Qui l'eût cru ? Oubliées ses banques, ses rues propres, ses horloges, ou même son chocolat : la Suisse est désormais pour nous le pays du rock'n'roll, grâce au label Voodoo Rhythm. Sur Voodoo Rhythm, maison fondée en 1992, on trouve du cajun de garage, de la country punkoïde, du blues-core et du gospel-trash, du rockabilly de bastringue agrémenté de fanfares bancales : tout un folklore alimenté d'une bonne dose de bruit et de fureur, d'une louche de mauvais goût et d'un généreux zeste d'humour aussi noir que largement provocateur. Soit une belle brochette de doux dingues qui puisent avec ferveur à la veine du rock'n'roll le plus primitif. Au sein de cette horde sauvage on distinguera également un certain nombre de one-man bands -ou comment, guitare en main et couple grosse caisse/charleston aux pieds, faire autant de vacarme à soi tout seul qu'avec une bande de copains. Petit panorama à travers quelques disques disponibles à la médiathèque... |
Le label est toujours tenu de main de maître par son fondateur Beat Zeller (alias Reverend Beat-Man), grand amateur de catch et de blues devant l’Éternel et sur qui l'esprit du punk plane haut : « On ne sait pas jouer, on ne sait pas chanter, on ne sait rien faire (…) On ne répète jamais, c'est vraiment cool : nos concerts sont complètements bordéliques ! » (à propos de son groupe Die Zorros).

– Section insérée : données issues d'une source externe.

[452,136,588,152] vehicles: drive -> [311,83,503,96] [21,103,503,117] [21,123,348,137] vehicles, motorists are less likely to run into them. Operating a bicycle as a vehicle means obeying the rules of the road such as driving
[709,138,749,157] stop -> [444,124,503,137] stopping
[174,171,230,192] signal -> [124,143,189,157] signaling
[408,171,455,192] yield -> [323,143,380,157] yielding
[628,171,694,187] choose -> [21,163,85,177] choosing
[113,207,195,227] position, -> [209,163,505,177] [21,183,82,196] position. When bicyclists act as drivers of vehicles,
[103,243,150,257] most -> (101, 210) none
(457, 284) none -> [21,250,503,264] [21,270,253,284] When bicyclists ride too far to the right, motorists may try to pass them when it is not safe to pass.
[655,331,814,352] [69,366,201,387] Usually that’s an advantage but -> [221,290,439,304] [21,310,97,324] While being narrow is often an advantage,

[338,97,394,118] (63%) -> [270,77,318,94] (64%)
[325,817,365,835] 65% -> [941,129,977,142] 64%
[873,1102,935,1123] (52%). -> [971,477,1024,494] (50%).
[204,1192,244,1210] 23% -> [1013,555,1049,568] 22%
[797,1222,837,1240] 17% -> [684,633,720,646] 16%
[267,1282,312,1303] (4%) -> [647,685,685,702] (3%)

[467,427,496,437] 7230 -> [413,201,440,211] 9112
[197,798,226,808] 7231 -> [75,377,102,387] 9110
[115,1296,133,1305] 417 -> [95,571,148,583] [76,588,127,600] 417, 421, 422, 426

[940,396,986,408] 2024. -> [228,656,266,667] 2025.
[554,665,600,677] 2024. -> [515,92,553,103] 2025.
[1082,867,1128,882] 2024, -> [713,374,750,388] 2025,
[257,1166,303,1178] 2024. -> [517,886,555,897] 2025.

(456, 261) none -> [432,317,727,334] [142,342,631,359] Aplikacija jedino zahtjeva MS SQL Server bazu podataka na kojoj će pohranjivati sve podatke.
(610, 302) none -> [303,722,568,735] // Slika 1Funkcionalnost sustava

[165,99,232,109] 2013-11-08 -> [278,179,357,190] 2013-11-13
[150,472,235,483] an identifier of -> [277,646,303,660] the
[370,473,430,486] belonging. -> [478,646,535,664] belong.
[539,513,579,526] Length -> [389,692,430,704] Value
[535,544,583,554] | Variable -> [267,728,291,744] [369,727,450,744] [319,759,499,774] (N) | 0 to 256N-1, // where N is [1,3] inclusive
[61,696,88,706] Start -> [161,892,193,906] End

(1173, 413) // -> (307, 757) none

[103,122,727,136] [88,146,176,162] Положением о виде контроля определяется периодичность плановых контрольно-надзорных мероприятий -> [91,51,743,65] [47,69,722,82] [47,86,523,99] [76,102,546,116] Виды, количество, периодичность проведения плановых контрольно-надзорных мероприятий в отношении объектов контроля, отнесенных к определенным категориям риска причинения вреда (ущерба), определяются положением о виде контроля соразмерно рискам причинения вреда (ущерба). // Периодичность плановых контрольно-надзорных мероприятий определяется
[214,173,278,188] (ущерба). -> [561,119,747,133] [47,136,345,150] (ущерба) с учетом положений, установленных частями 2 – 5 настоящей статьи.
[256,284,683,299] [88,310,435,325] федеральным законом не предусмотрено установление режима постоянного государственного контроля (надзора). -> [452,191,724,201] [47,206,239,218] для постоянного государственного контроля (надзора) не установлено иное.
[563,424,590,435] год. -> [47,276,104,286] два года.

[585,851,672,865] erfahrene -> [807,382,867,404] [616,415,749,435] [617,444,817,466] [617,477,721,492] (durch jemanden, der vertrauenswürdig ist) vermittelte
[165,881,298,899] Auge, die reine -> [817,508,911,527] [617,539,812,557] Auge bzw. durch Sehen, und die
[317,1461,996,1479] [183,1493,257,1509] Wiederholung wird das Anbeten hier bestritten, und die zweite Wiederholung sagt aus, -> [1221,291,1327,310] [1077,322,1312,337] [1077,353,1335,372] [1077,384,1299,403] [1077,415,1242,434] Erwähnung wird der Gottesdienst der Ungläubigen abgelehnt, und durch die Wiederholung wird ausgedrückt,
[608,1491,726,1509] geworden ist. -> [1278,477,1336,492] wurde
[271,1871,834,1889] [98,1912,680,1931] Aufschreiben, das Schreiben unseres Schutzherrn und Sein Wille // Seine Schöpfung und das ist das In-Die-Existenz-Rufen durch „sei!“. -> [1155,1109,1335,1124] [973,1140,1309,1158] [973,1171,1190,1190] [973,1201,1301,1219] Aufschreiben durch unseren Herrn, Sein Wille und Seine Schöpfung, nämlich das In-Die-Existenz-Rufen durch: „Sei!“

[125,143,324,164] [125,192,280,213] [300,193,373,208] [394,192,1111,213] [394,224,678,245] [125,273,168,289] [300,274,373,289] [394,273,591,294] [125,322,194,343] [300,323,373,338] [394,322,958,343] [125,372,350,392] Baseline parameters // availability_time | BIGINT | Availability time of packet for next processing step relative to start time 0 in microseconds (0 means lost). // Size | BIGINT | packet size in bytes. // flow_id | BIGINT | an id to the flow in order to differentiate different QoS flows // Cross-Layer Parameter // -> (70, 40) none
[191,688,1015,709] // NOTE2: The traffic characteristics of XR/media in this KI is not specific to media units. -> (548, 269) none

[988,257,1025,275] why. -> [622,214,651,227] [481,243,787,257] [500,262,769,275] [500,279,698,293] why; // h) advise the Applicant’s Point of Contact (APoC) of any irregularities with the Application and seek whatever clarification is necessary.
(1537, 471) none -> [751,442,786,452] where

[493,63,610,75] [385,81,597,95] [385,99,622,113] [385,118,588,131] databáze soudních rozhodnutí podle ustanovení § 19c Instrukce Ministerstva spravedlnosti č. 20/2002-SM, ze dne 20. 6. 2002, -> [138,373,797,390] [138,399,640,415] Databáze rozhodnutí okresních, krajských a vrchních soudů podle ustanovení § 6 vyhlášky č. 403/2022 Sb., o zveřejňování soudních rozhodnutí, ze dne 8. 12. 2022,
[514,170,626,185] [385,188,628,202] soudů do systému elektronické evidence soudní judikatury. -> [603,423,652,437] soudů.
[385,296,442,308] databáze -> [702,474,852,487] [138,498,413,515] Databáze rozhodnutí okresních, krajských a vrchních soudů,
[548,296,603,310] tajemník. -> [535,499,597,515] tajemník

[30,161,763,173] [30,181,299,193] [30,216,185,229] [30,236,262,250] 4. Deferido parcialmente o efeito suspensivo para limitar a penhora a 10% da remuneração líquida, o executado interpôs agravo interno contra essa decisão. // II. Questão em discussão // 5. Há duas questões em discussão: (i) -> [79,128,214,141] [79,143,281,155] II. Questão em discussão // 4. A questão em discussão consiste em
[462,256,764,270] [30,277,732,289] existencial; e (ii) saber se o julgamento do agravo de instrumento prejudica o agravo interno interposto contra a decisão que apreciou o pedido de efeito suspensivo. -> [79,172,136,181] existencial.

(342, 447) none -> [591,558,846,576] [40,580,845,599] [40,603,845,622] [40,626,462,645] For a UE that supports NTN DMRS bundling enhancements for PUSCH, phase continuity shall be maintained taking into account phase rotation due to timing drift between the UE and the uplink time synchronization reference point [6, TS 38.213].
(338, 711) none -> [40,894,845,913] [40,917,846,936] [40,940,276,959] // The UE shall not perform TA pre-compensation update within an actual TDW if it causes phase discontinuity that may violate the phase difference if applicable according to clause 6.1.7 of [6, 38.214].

Mais attention ! Derrière une indécrottable fidélité aux principes fondamentaux du "do it yourself" se cache en réalité un bricolage de maniaque : aussi enthousiaste qu'exigeant, notre révérend préféré supervise lui-même la production des disques de A à Z, de la qualité du mastering (Voodoo Rhythm édite en CD et en vinyle) jusqu'au visuel des albums, avouant pouvoir être « vraiment très chiant » sur toutes ces questions avec les musiciens. « Je veux obtenir un disque qui déchire tout : tu le mets sur la platine et tout-à-coup tu es transporté ailleurs ».
Rev. Beat-Man en paroles et en actes : « This is not kid music ! »
Cette passion s'accommode parfois difficilement des règles en cours dans l'économie de la musique : « Je tiens un petit label, comme plein d’autres, et il y a les droits d’auteurs : la Sacem, Suisa… Mais je leur versais tellement d’argent – alors que les groupes ne touchaient rien – que j’en ai eu marre et j’ai arrêté de les payer ; je préférais donner l’argent directement aux groupes… »
Solution qui, on s'en doute, n'a que moyennement plu aux sociétés de gestion de droits d'auteur en question.
« Alors j’ai été poursuivi en justice pour 50, 60 millions de dollars, et je ne pouvais pas payer ! J’ai lancé un appel sur Internet : "À l’aide, Voodoo Rhythm Records est menacé de fermeture !" Et des gens, de partout sur la planète, m’ont envoyé de l’argent, ont organisé des concerts dont les bénéfices étaient reversés à Voodoo Rhythm, et au final j’ai pu payer ! C’était dingue. Quand on tient un label, et qu’on est chez soi, devant son écran d’ordinateur, on ne se rend pas compte du nombre de contacts que l’on crée avec les gens qui achètent nos disques. »
Avec l'écurie Voodoo Rhythm, le rock'n'roll a donc encore de beaux jours devant lui. Gage de qualité, toute cette clique est régulièrement invitée au hautement recommandable Binic Folk Blues Festival qui se tient chaque été sur la côte bretonne.
Rendez-vous le premier week-end d'août.
Rendez-vous le premier week-end d'août.